Les scores qui lui sont attribués sont les plus élévés observés pour un candidat de ce camp au premier tour depuis 1981 et les 28,3% de Valéry Giscard d'Estaing.
Une poussée de Le Pen pourrait tirer son score vers le bas, selon les sondeurs.
- Le «vote utile» jouera-t-il pour Ségolène Royal? Le spectre de l'élimination de la gauche a plané sur la campagne. En 2002, Jean-Marie Le Pen, profitant de l'émiettement des voix à gauche, avait éliminé le socialiste Lionel Jospin du second tour.

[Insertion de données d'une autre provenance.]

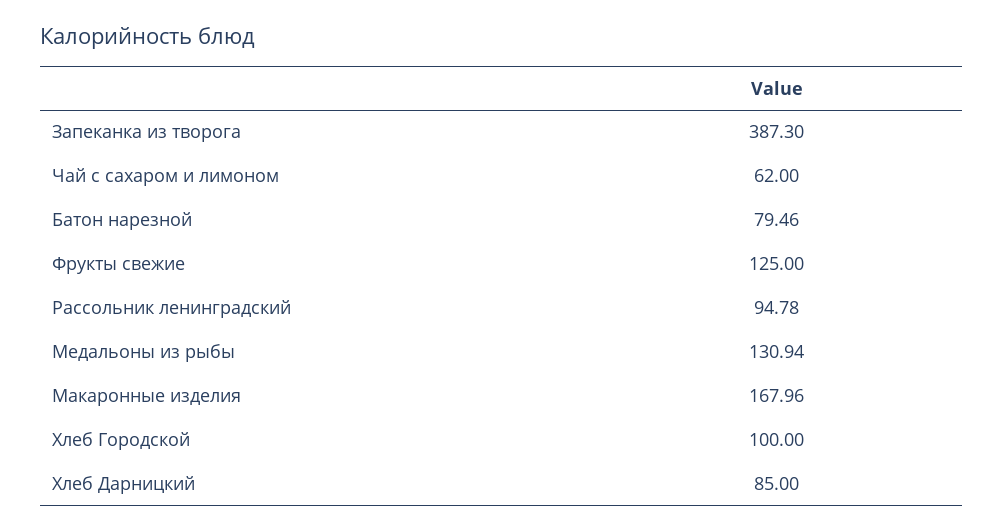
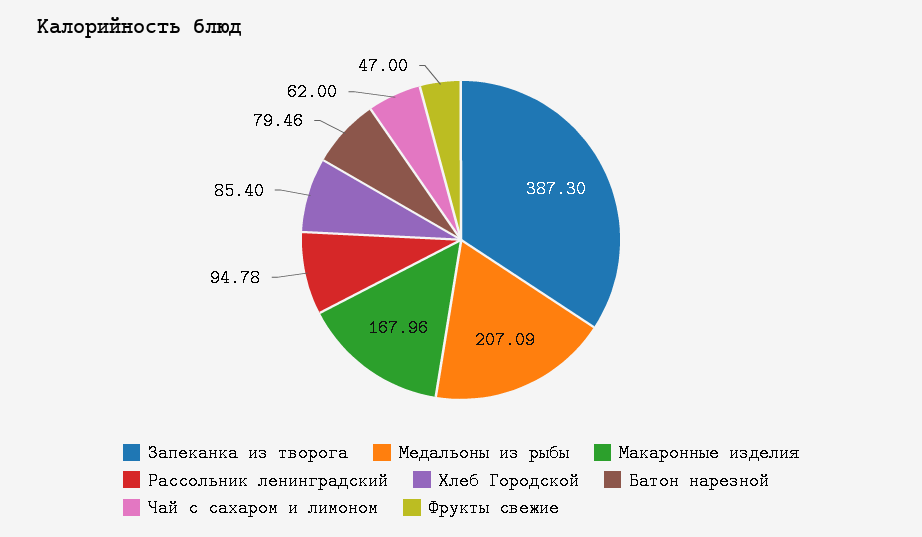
  {
    "Запеканка из творога": 387.3,
    "Чай с сахаром и лимоном": 62,
    "Батон нарезной": 79.46,
-   "Фрукты свежие": 125,
+   "Фрукты свежие": 47,
    "Рассольник ленинградский": 94.78,
-   "Медальоны из рыбы": 130.94,
+   "Медальоны из рыбы": 207.09,
    "Макаронные изделия": 167.96,
-   "Хлеб Городской": 100,
+   "Хлеб Городской": 85.4
-   "Хлеб Дарницкий": 85
  }

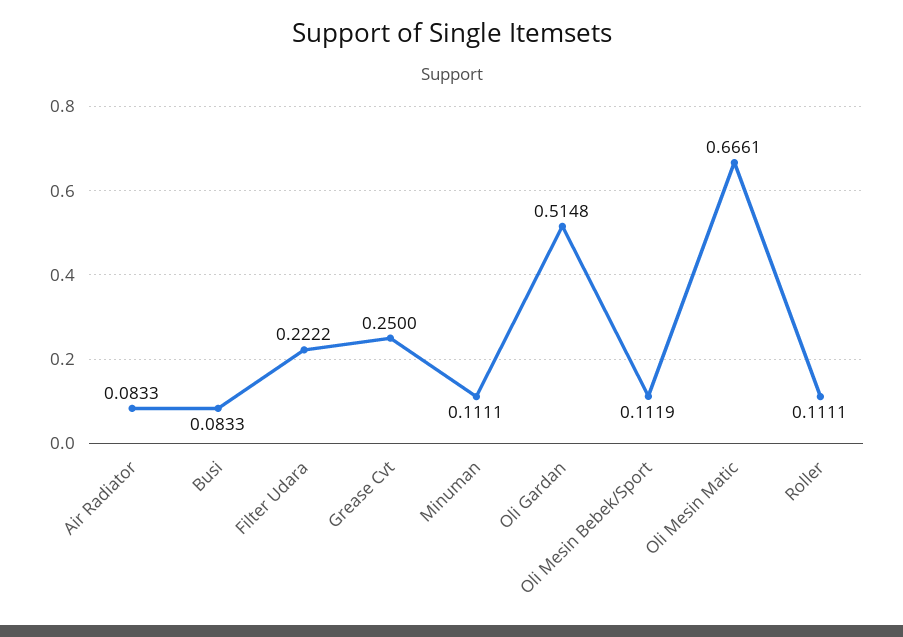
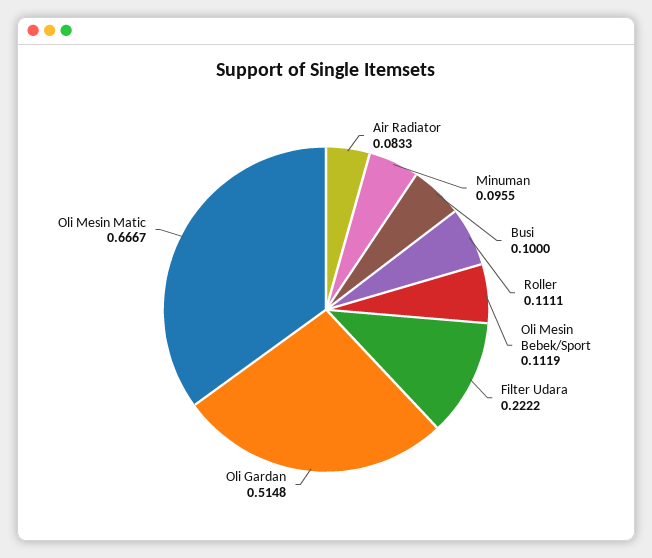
  {
    "Air Radiator": 0.0833,
-   "Busi": 0.0833,
+   "Busi": 0.1,
    "Filter Udara": 0.2222,
-   "Grease Cvt": 0.25,
-   "Minuman": 0.1111,
+   "Minuman": 0.0955,
    "Oli Gardan": 0.5148,
    "Oli Mesin Bebek/Sport": 0.1119,
-   "Oli Mesin Matic": 0.6661,
+   "Oli Mesin Matic": 0.6667,
    "Roller": 0.1111
  }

61% des Français considèrent que l'absence de Mme Royal au second tour serait «grave pour la démocratie». Les socialistes ont multiplié les appels au «vote utile».
Ségolène Royal réussit à mobiliser son camp. Les intentions de vote en sa faveur - 23% à 26% - sont proches des 25,85% de François Mitterrand qui avait gagné la présidentielle et installé la gauche au pouvoir en 1981. Mais l'ensemble de la gauche est entre 35,5% et 38,5% des intentions de vote.
C'est moins qu'en 2002 et en 1995 (environ 40%), quand elle avait perdu.
- Jean-Marie Le Pen peut-il rééditer le choc de 2002? Crédité de 12 à 15,5% d'intentions de vote, le leader du Front national affirme qu'il se qualifiera pour le second tour au terme d'un nouveau «tsunami» électoral.
Si la qualification se joue autour de 20%, il faudrait toutefois qu'il progresse considérablement en nombre de voix par rapport à 2002. Il avait obtenu 5,5 millions de suffrages au second tour. Cette fois, avec l'hypothèse d'une abstention autour de 20%, il lui faudrait 7 millions de voix pour espérer se qualifier.
- François Bayrou réussira-t-il son pari? Le candidat centriste a été la surprise de la campagne, se hissant à plus de 20% dans les sondages, avant de revenir entre 17% et 19%. Son électorat potentiel, composite et indécis puisque formé en grande partie de déçus de chaque camp, peut être sa principale faiblesse. Mais il pourrait apparaître comme le seul à pouvoir battre Nicolas Sarkozy au second tour.
- Le nombre élevé d'indécis ou une forte abstention peuvent-ils bouleverser la donne? Les sondeurs situent entre 30 et 40% ceux qui n'ont pas encore choisi leur candidat ou peuvent changer d'avis. Chiffre supérieur à celui de 2002 à la même époque, alors que traditionnellement 15 à 20% des électeurs se décident au dernier moment.
L'abstention sera déterminante. Une forte abstention devrait mécaniquement avantager M. Le Pen, dont l'électorat est souvent le plus mobilisé. Selon les sondeurs, l'abstention devrait être beaucoup moins forte qu'en 2002 (28,4%).
- Quel sera le comportement des nouveaux électeurs? C'est une grande inconnue. Quelque 1,8 million de nouveaux électeurs se sont inscrits en 2006, sur un total de 44,5 millions. L'augmentation a été particulièrement sensible dans les villes, grandes comme moyennes, et certaines banlieues.